_READING TEXT_.
How sewer science could ease testing pressure and track COVID-19

10:05, 19/05/2020

The science of sewage surveillance could be deployed in countries across the world to help monitor the spread of national epidemics of COVID-19 while reducing the need for mass testing, scientists say.

A scientist works in the lab at the Roslin Institute in Edinburgh, Scotland, amid the outbreak of the coronavirus disease (COVID-19), May 13, 2020. Picture taken May 13, 2020.
A scientist works in the lab at the Roslin Institute in Edinburgh, Scotland, amid the outbreak of the coronavirus disease (COVID-19), May 13, 2020. Picture taken May 13, 2020.

The science of sewage surveillance could be deployed in countries across the world to help monitor the spread of national epidemics of COVID-19 while reducing the need for mass testing, scientists say.

Experts in the field - known as wastewater epidemiology - say that as countries begin to ease pandemic lockdown restrictions, searching sewage for signs of the SARS-CoV-2 coronavirus could help them monitor and respond to flare-ups.

Small early studies conducted by scientific teams in The Netherlands, France, Australia and elsewhere have found signs that the COVID-19-causing virus can be detected in sewage.

“Most people know that you emit lots of this virus through respiratory particles in droplets from the lungs, but what’s less well known is that you actually emit more small virus particles in faeces,” said Davey Jones, a professor of environmental science at Britain’s Bangor University.

This suggests that on a wider scale, sewage sampling would be able to estimate the approximate number of people infected in a geographic area without having to test every person.

“Every time a person becomes infected with COVID-19, they start shedding virus into the sewer system,” Jones said. “We’re using that (knowledge) and tracking people’s toilet movements.”

The practice has been used to monitor health threats and viral diseases before.

_USING THE INFORMATION_.
1 – In the article on sewage surveillance, at which university is Davey Jones a professor of environmental science?
2 – Write the next part of the sewer science article, picking up after its final sentence.

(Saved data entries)
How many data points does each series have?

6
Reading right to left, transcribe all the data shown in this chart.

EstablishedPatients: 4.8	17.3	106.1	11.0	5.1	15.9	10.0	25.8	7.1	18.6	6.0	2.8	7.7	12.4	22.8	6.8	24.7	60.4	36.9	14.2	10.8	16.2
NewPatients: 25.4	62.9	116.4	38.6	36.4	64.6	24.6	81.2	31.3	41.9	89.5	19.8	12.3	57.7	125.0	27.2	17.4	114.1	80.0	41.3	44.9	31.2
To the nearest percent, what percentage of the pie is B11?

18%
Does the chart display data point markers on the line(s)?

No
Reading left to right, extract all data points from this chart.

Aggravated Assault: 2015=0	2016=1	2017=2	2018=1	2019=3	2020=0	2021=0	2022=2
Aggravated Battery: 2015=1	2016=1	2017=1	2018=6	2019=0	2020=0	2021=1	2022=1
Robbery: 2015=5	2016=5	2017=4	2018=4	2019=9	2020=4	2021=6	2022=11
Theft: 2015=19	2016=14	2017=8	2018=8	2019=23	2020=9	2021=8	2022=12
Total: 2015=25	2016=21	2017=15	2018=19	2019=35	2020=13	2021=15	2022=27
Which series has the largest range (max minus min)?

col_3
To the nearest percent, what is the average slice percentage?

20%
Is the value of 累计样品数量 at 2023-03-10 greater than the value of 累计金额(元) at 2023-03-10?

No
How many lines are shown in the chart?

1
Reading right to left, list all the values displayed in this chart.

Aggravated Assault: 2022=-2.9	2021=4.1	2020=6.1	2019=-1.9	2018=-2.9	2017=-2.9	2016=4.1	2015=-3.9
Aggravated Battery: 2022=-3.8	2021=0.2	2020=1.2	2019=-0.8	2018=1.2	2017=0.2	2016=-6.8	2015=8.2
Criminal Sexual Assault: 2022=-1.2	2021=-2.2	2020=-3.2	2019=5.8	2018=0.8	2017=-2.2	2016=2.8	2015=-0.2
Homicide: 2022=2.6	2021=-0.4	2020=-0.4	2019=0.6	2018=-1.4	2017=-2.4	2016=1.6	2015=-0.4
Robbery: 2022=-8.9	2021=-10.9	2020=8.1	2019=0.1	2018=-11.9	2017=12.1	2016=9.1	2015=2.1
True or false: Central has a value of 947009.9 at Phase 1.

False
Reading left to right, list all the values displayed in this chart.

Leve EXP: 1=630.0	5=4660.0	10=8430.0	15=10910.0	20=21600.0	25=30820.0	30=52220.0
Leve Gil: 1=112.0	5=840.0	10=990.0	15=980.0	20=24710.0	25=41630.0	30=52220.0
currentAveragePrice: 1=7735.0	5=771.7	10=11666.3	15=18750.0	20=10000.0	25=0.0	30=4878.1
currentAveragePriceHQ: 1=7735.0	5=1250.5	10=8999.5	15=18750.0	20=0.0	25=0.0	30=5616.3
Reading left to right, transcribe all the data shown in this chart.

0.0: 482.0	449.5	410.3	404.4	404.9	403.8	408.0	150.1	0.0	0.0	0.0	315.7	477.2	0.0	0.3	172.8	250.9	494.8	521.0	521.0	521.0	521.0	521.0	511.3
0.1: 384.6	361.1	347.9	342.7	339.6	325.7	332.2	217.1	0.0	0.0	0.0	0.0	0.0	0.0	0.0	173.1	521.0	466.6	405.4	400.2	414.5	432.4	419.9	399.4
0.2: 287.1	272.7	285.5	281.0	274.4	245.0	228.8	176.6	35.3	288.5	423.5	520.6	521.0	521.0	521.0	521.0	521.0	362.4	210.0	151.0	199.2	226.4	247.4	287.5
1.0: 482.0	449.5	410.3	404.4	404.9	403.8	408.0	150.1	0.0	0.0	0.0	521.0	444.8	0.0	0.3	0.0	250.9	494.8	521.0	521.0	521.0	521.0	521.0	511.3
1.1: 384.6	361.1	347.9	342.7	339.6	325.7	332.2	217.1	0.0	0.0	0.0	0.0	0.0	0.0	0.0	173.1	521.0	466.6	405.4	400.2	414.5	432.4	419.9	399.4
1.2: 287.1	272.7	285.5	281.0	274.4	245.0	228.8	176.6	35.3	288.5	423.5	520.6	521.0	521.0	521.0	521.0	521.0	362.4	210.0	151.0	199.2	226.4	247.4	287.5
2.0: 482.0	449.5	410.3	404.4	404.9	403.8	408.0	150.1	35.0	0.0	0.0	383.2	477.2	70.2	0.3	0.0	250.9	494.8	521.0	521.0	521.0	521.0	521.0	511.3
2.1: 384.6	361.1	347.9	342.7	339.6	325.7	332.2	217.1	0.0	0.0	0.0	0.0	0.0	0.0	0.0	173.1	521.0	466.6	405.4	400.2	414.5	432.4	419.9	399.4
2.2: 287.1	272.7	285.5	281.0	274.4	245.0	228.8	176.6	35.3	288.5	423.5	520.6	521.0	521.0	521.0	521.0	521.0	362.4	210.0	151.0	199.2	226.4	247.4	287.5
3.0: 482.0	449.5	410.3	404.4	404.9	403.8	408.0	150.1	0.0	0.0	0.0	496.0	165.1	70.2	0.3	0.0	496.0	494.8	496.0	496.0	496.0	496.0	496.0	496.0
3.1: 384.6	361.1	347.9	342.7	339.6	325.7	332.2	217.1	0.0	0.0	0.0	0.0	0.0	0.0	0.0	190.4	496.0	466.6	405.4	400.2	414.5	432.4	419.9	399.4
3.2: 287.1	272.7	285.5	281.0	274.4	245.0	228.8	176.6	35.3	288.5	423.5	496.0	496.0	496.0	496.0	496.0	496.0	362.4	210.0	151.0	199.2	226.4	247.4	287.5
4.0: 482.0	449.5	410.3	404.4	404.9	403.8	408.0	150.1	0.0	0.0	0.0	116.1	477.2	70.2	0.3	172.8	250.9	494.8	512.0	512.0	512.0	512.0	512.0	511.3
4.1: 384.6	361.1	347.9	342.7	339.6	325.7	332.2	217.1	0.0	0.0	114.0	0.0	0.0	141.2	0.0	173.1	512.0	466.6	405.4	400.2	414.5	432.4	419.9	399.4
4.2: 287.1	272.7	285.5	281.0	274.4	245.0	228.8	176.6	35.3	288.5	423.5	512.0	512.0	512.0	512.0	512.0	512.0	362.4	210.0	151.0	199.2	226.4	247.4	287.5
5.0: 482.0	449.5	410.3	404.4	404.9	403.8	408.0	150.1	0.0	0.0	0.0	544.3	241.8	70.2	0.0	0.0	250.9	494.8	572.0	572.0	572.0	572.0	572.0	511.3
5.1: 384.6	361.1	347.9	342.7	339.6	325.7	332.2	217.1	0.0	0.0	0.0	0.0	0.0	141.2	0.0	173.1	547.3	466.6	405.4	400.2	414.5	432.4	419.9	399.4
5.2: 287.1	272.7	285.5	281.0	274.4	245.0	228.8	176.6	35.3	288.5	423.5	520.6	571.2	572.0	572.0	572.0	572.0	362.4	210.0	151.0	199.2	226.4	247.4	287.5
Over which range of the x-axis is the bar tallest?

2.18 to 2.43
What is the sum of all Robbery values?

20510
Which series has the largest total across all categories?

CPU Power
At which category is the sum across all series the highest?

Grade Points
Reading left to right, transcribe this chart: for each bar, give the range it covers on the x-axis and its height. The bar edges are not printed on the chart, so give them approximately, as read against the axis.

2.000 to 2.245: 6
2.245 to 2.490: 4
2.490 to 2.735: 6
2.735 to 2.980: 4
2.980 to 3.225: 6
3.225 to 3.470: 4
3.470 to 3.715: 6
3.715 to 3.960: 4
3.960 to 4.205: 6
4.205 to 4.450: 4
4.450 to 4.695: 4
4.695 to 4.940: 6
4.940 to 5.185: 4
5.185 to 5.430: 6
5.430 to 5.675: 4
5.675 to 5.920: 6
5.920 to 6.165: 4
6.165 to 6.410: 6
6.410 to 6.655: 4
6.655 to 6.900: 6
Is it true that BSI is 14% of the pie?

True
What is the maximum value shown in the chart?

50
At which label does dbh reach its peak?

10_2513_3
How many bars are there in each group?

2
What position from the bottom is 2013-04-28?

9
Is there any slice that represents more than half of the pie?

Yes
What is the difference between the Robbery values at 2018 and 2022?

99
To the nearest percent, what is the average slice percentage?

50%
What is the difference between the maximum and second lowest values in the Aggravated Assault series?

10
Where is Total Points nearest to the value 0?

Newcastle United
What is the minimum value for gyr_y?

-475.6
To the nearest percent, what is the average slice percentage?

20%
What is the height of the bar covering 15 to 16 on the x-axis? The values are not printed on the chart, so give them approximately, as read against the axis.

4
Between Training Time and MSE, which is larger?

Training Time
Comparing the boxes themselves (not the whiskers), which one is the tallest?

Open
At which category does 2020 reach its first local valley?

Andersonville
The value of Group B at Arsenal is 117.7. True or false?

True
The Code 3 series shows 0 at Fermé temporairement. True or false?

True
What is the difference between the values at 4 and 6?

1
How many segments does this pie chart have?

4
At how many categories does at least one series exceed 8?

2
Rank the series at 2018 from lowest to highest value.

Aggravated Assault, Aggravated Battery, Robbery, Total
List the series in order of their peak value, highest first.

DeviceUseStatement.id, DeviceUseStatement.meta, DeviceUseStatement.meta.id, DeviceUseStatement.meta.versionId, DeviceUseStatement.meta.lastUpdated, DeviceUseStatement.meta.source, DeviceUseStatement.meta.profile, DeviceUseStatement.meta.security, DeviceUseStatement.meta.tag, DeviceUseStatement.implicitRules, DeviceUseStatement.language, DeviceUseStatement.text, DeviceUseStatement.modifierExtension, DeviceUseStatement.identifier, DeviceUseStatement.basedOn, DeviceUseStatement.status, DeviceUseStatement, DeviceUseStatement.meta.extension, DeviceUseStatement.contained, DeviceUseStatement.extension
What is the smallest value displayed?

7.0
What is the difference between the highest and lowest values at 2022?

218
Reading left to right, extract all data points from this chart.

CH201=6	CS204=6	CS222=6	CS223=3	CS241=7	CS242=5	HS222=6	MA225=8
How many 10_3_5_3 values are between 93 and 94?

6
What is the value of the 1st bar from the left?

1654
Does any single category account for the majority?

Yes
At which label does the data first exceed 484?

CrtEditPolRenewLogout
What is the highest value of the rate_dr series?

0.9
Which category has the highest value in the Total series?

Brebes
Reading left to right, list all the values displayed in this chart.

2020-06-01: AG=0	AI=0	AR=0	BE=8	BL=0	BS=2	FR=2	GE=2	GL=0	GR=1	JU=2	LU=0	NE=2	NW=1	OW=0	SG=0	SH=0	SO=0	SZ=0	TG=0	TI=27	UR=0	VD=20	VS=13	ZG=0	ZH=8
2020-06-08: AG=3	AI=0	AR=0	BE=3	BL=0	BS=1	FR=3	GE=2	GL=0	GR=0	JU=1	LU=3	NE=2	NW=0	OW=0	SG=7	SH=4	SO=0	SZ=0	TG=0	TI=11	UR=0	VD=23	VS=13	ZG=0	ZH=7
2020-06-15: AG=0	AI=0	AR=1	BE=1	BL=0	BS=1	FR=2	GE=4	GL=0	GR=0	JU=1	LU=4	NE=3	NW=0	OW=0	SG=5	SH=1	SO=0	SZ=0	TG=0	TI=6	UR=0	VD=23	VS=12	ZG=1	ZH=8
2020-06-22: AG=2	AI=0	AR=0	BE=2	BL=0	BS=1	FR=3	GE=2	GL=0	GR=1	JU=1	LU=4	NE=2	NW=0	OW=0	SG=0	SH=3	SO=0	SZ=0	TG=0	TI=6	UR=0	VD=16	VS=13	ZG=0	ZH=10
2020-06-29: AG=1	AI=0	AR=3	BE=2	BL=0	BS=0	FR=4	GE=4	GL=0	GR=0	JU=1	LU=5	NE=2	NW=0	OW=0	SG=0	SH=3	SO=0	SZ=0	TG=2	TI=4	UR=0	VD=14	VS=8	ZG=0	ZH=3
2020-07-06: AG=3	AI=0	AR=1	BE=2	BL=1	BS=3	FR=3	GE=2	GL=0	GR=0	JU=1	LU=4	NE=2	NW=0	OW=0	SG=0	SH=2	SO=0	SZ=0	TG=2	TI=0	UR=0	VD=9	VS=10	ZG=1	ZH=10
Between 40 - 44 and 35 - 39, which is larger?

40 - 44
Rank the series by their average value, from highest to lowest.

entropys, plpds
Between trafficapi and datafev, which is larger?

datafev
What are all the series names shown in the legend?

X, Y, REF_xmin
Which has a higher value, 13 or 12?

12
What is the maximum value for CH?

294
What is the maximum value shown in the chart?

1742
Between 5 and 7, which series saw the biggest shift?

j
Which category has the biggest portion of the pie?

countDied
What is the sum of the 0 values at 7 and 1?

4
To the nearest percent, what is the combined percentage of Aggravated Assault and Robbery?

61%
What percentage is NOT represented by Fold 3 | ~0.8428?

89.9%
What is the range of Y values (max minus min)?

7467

_SOLVED PROBLEMS_.
1 – Britain's Bangor University.

2 –
It’s a crucial tool in the global fight to eradicate polio, and scientists in Britain and elsewhere also use it to monitor antibiotic resistance genes from livestock farming.

“Wastewater epidemiology has been part of monitoring of polio infection across the world, so it’s not completely new,” said Alex Corbishley, a veterinary scientist at the Roslin Institute in Edinburgh who is running a three-month pilot project to track SARS-CoV-2 in wastewater in Scotland. “But it’s never really been applied to an outbreak in this way.”

“The idea here is that you could potentially use this as a relatively cheap, but much more importantly, scaleable, way of saying ‘there’s X amount of transmission’ in a community.”

NOT INFECTIOUS

Scientists conducting initial COVID-19 sewage studies in Europe and Australia stress that what they are picking up is not live, infectious virus, but dead particles or fragments of the virus’s genetic material that are not infectious.

In a pilot trial in Queensland, Australia, scientists were able to detect a gene fragment of SARS-CoV-2 in sewage from two wastewater treatment plants.

In the Netherlands, sewage epidemiologists acted ahead of the COVID-19 outbreak there and took samples from seven cities and a major airport in February and March.

While they found no detectable virus three weeks before the first COVID-19 case was detected, by March 5 - barely a week after the first case was confirmed there - they were able to detect virus fragments.

“The detection of the virus in sewage, even when the COVID-19 prevalence is low, indicates that sewage surveillance could be a sensitive tool to monitor the circulation of the virus,” the researchers wrote in a paper posted online on MedRxiv.

Researchers in Paris posted findings in April that showed how sampling wastewater in the city for a month tracked the same curve of the rising and falling epidemic there.

Few countries have the resources or capacity to test each person individually, with most only able to test healthcare workers or people with symptoms severe enough to mean they need hospitalisation. This means authorities have only limited information about how widespread the new coronavirus is or whether it is affecting some communities more than others.

“You can use this type of surveillance as a public health tool,” said Andrew Singer, a researcher at the UK Centre for Ecology and Hydrology who is working with Davey and others on pilot coronavirus sewage testing plans in Britain.

“And the utility of this approach is that it’s so cheap and the investment that you make ... will reap rewards, not just for (this) coronavirus pandemic,” but for future outbreaks too.